Os agentes e legistas que participaram da investigação ficaram intrigados com a rapidez e a amplitude das mortes, e consideraram a possibilidade de haver mais um responsável envolvido no crime. Durante seu tempo na prisão Ronald DeFeo deu vários relatos sobre as mortes e por incrível que pareça, todos sem nenhuma consistência.  Em uma entrevista em 1986, ele alegou que sua mãe foi responsável pelo massacre, cometeu o suicídio logo a execução, o que causou a indignação de um ex-oficial do condado de Suffolk.

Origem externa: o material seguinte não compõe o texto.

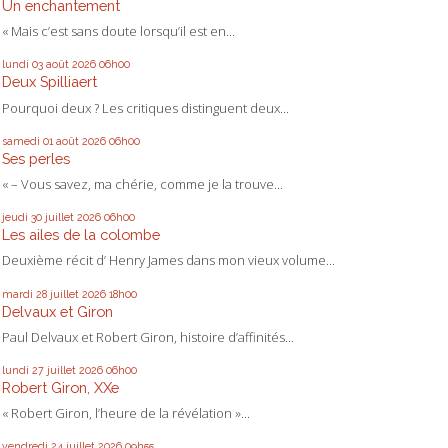
Un enchantement
« Mais c’est sans doute lorsqu’il est en...
lundi 03
août 2026
06h00
Deux Spilliaert
Pourquoi deux ? Les critiques distinguent deux...
samedi 01
août 2026
06h00
Ses perles
« – Vous savez, ma chérie, comme je la trouve...
jeudi 30
juillet 2026
06h00
Les ailes de la colombe
Deuxième récit d’ Henry James dans mon vieux volume...
mardi 28
juillet 2026
18h00
Delvaux et Giron
Paul Delvaux et Robert Giron, histoire d’affinités...
lundi 27
juillet 2026
06h00
Robert Giron, XXe
« Robert Giron, l’heure de la révélation »...
vendredi 24
juillet 2026
09h55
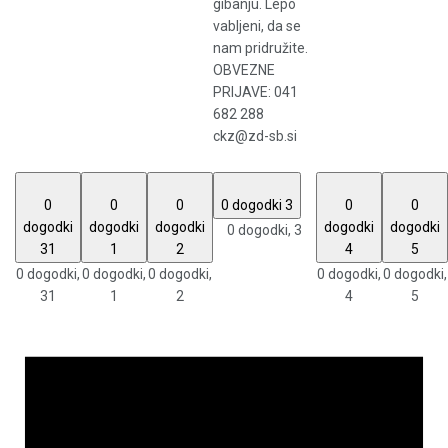
gibanju. Lepo
vabljeni, da se
nam pridružite.
OBVEZNE
PRIJAVE: 041
682 288
ckz@zd-sb.si
0
0
0
0 dogodki
3
0
0
dogodki
dogodki
dogodki
dogodki
dogodki
0 dogodki,
3
31
1
2
4
5
0 dogodki,
0 dogodki,
0 dogodki,
0 dogodki,
0 dogodki,
31
1
2
4
5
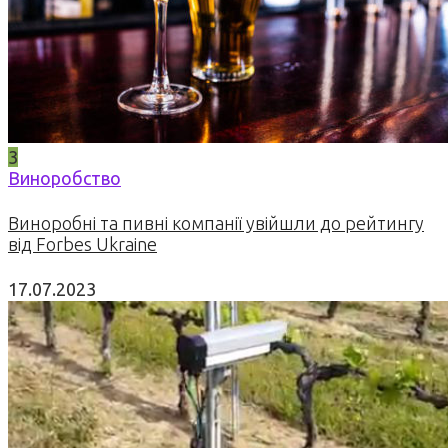
3
Виноробство
Виноробні та пивні компанії увійшли до рейтингу
від Forbes Ukraine
17.07.2023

Em 30 de novembro de 2000, DeFeo reuniu-se com Ric Osuna, o autor de A noite de horror dos DeFeo, que foi publicado em 2002. Segundo Osuna, DeFeo alegou que tinha cometido os assassinatos “por desespero” com sua irmã Dawn e mais dois amigos cujo nome não revelou. Afirmou que depois de uma briga com seu pai, Ronald  ficou furioso, então ele com ajuda de Dawn planejou matar seus pais, e que Dawn assassinou os irmãos para os eliminar como testemunhas, conta ele, que ficou enfurecido com a atitude da irmã e  bateu sua cabeça contra a cama e atirou contra sua cabeça. Foi relatado durante a investigação policial que havia vestígios de pólvora na camisola de Dawn, o que indicava que ela havia descarregado uma arma de fogo.

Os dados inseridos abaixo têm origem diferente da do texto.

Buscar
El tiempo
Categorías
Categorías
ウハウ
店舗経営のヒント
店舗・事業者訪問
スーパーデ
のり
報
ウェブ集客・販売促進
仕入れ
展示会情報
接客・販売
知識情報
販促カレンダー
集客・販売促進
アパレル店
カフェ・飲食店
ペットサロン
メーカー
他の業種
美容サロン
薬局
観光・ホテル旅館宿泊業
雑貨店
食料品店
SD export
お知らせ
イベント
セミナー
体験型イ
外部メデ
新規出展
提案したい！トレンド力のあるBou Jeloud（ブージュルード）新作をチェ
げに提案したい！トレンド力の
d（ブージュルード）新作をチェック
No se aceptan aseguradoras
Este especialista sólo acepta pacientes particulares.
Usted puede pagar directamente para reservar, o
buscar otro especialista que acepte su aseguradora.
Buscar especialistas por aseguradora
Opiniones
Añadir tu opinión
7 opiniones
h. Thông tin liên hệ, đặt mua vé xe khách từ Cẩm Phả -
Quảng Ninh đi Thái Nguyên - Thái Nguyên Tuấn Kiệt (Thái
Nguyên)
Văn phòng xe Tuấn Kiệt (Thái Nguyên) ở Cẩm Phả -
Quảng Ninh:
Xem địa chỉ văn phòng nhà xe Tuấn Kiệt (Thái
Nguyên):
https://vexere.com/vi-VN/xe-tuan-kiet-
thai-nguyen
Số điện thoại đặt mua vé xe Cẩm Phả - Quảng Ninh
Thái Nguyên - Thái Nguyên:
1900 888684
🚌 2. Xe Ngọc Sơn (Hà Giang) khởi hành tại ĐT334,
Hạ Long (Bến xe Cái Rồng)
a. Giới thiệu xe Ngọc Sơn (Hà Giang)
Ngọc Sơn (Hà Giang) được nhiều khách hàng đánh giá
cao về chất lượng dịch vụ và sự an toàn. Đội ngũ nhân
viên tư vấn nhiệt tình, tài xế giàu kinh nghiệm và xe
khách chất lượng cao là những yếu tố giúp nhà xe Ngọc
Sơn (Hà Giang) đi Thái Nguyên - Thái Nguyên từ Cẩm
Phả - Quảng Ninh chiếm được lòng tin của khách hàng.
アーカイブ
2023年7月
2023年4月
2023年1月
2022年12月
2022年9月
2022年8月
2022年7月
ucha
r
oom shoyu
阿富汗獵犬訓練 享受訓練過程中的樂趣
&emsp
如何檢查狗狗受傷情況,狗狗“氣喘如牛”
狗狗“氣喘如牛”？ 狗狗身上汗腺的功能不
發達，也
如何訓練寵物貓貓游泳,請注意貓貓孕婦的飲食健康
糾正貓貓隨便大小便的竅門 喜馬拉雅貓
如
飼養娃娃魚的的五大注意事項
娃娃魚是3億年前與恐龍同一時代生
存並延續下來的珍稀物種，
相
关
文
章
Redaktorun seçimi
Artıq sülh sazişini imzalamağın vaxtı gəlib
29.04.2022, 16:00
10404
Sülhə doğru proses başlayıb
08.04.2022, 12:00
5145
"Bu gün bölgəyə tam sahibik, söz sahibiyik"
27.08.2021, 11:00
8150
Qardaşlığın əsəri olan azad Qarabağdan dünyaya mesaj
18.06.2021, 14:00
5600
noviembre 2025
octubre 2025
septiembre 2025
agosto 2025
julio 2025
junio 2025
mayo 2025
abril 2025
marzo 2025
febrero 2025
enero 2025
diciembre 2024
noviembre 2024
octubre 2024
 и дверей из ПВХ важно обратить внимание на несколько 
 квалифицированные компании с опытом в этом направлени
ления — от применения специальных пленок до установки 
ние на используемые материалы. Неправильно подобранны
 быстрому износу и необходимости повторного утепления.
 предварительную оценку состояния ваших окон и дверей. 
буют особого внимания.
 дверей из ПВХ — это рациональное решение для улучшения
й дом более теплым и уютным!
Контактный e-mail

Esta linha de investigação não foi perseguida após a confissão de Ronald e a tentativa de contato com os dois supostos cúmplices foram sem sucesso já que um faleceu em janeiro de 2001 e o outro entrou para o programa de proteção à testemunha. DeFeo tinha uma relação tempestuosa com seu pai mas a razão da morte da família inteira continua obscura.

Em meio à investigações, o fotógrafo da perícia tirou fotos da casa para análise de pistas, ao revelar duas fotos, ficou pasmo com o que viu: Havia um menino que o observava em ambas, ao que parece era um dos filhos do casal DeFeo.